EXERCISE DIRECTIONS:
Each line that includes the word "together" should be copied from the records.

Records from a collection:
■ ■ ■ ■
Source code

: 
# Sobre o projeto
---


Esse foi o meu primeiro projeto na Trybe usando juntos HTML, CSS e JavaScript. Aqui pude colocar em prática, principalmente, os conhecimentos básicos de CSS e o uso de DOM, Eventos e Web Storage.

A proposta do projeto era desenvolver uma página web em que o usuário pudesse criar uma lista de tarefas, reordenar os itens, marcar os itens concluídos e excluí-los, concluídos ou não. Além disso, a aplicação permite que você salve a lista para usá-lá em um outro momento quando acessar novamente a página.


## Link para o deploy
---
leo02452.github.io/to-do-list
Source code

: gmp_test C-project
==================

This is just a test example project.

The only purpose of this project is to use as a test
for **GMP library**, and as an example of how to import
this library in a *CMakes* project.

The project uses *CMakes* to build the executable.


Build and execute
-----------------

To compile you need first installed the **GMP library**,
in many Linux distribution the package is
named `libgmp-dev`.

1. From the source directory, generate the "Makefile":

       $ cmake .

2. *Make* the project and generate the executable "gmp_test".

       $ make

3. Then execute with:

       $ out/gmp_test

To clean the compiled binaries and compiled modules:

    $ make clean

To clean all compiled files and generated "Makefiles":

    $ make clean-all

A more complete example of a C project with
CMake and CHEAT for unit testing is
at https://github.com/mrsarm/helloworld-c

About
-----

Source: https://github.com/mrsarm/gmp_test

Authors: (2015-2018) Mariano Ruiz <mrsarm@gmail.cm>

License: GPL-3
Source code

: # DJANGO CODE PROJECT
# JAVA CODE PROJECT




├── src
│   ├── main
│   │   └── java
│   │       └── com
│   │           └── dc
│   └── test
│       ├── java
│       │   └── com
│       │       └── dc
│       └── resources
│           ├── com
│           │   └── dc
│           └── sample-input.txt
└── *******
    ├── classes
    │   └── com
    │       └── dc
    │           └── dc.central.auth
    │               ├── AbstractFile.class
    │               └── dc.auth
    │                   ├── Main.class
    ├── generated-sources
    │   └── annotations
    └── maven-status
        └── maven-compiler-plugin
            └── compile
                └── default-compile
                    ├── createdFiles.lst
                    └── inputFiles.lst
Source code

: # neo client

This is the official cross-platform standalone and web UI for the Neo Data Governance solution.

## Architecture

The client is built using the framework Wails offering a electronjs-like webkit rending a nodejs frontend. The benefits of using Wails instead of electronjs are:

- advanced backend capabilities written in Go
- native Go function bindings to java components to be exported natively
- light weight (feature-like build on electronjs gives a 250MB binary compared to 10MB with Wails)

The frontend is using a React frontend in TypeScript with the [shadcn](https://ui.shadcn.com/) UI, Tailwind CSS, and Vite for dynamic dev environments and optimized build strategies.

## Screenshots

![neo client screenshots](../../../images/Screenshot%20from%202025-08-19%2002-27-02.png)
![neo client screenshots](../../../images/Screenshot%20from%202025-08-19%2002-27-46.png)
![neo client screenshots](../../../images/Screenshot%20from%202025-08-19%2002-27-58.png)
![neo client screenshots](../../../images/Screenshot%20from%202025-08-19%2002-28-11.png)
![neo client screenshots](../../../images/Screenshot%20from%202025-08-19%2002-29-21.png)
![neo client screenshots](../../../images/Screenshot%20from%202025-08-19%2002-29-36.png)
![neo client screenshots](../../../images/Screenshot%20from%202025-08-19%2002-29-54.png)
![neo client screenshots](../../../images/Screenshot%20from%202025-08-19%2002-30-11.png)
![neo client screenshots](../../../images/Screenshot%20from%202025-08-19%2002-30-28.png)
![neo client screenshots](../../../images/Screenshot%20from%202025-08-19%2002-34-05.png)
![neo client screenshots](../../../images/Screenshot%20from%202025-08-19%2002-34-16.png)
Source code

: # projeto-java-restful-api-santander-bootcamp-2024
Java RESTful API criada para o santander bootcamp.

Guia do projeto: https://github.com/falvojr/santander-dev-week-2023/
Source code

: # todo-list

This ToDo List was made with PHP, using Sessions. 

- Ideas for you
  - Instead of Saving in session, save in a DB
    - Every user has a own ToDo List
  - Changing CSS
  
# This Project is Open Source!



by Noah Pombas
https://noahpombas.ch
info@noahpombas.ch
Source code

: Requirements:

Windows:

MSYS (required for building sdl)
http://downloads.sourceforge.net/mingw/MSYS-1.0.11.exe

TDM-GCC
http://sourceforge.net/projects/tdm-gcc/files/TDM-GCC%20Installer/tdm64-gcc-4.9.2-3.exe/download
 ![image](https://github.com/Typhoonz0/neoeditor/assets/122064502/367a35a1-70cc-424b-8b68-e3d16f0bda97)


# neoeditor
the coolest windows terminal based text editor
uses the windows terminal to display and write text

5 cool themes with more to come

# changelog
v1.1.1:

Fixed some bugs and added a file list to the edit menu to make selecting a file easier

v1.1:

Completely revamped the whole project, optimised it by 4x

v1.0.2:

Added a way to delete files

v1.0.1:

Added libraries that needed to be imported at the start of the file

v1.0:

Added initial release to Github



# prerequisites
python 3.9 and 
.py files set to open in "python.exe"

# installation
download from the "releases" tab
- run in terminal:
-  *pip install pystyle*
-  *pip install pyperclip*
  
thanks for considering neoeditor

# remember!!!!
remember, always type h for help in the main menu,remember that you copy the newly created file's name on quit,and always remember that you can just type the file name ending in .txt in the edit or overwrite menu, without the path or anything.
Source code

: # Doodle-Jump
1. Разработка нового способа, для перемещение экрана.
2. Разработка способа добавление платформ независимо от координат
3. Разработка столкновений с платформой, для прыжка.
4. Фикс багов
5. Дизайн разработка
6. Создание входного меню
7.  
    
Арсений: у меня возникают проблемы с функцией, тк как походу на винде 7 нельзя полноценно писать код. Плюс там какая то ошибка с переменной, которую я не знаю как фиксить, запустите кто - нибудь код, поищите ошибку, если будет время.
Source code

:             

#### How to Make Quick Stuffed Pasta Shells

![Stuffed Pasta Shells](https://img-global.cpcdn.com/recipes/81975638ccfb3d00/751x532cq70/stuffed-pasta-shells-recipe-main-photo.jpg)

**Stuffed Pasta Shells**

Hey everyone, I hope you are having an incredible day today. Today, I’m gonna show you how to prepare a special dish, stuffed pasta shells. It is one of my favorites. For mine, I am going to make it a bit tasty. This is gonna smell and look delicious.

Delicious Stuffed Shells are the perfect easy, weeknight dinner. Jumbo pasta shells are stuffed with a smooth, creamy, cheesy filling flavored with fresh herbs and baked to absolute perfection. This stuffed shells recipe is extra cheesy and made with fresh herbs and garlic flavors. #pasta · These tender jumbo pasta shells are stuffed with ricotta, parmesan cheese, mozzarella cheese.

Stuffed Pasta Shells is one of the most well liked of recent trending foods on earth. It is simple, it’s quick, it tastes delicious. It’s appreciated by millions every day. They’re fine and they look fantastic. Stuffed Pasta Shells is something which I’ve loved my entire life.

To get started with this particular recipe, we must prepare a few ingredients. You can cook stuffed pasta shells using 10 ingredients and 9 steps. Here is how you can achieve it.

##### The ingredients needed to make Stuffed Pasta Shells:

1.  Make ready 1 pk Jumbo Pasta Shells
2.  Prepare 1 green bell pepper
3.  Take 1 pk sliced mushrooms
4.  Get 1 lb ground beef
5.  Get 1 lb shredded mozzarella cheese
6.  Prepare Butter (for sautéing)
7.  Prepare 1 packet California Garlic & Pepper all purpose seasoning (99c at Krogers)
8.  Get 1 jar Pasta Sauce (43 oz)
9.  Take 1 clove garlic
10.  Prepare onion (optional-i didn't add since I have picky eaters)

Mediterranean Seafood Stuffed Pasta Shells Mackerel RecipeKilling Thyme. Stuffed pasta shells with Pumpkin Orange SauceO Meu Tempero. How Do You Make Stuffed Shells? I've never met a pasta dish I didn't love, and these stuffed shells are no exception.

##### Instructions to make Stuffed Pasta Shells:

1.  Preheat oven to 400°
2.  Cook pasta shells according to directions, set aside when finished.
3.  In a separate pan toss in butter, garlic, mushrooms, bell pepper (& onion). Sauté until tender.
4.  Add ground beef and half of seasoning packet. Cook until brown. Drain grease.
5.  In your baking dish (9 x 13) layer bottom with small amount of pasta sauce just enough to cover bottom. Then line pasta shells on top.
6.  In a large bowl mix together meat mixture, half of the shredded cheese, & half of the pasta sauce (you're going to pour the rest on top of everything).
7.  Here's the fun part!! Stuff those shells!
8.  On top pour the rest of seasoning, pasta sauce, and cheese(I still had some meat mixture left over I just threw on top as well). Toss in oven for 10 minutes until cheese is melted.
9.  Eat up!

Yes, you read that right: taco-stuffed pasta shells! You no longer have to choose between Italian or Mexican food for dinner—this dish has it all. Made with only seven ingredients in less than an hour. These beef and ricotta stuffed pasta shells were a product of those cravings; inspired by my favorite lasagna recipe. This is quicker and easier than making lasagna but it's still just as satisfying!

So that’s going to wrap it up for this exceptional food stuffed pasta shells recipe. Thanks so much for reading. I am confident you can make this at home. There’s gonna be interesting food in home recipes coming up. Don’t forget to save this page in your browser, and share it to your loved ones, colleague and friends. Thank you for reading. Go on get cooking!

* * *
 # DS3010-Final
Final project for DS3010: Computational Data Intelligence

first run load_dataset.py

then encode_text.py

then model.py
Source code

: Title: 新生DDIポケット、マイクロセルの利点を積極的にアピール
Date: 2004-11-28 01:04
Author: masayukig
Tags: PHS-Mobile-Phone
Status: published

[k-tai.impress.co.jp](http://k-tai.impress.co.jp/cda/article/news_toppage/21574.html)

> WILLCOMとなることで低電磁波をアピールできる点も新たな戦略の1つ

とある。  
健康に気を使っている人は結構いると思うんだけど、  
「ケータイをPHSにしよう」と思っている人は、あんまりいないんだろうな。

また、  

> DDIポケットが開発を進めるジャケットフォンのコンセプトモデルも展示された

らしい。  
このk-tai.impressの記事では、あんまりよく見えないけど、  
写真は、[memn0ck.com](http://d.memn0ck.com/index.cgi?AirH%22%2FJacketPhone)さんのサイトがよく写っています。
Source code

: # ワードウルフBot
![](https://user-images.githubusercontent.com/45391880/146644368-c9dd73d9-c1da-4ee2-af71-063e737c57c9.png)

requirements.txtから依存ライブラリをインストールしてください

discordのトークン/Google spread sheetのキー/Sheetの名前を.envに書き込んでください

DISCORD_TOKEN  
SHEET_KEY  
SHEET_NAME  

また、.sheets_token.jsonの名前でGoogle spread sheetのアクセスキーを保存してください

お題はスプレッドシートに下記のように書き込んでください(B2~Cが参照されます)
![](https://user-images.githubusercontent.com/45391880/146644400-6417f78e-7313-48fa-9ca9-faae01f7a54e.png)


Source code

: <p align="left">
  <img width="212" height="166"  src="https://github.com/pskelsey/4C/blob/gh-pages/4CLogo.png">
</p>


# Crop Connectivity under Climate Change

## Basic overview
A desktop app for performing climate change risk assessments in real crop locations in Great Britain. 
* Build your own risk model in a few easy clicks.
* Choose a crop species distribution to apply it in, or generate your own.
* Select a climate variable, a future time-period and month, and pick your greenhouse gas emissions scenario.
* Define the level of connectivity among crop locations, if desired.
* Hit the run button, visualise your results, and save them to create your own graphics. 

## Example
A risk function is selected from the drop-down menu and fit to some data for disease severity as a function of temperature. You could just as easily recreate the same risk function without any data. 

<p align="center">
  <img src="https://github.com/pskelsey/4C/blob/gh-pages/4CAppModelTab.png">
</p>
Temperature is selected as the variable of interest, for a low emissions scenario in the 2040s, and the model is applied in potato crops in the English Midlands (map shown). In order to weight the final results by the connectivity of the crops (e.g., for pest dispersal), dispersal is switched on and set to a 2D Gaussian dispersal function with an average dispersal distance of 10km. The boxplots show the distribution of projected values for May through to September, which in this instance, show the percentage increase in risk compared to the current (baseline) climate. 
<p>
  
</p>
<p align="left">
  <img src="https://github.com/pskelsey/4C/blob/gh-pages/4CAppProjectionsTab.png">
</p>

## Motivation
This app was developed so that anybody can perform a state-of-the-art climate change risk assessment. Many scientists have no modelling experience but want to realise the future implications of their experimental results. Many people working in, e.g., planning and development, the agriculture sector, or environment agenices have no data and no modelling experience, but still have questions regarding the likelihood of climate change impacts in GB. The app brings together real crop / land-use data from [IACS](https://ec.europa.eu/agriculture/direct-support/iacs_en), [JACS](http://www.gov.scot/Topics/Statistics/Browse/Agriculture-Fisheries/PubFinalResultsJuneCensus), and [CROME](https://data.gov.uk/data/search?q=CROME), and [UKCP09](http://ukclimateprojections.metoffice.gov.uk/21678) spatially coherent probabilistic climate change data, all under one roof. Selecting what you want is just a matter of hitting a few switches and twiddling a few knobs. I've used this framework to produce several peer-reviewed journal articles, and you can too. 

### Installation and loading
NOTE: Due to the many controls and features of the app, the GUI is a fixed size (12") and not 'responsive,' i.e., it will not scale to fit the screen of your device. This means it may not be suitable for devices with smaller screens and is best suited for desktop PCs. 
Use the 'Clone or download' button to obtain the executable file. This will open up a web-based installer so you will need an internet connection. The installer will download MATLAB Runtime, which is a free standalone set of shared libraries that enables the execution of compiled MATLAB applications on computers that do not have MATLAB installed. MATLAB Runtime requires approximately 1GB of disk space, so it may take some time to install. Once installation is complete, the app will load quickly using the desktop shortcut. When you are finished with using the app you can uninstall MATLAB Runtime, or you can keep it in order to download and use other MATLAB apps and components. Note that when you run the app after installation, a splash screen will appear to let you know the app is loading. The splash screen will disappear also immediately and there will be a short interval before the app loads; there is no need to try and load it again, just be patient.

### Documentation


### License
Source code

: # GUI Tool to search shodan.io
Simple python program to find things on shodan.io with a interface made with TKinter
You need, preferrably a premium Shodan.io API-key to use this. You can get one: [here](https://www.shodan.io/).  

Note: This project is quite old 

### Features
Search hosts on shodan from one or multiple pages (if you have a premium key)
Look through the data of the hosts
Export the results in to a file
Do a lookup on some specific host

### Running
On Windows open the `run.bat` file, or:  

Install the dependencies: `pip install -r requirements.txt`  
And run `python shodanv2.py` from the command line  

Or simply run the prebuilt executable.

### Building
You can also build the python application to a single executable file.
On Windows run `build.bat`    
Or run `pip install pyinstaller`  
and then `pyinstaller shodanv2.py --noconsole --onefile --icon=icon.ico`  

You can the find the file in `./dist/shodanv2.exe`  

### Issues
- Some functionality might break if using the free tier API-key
■ ■ ■ ■
COMPLETED EXERCISE:
6.  In a large bowl mix together meat mixture, half of the shredded cheese, & half of the pasta sauce (you're going to pour the rest on top of everything).
This app was developed so that anybody can perform a state-of-the-art climate change risk assessment. Many scientists have no modelling experience but want to realise the future implications of their experimental results. Many people working in, e.g., planning and development, the agriculture sector, or environment agenices have no data and no modelling experience, but still have questions regarding the likelihood of climate change impacts in GB. The app brings together real crop / land-use data from [IACS](https://ec.europa.eu/agriculture/direct-support/iacs_en), [JACS](http://www.gov.scot/Topics/Statistics/Browse/Agriculture-Fisheries/PubFinalResultsJuneCensus), and [CROME](https://data.gov.uk/data/search?q=CROME), and [UKCP09](http://ukclimateprojections.metoffice.gov.uk/21678) spatially coherent probabilistic climate change data, all under one roof. Selecting what you want is just a matter of hitting a few switches and twiddling a few knobs. I've used this framework to produce several peer-reviewed journal articles, and you can too. 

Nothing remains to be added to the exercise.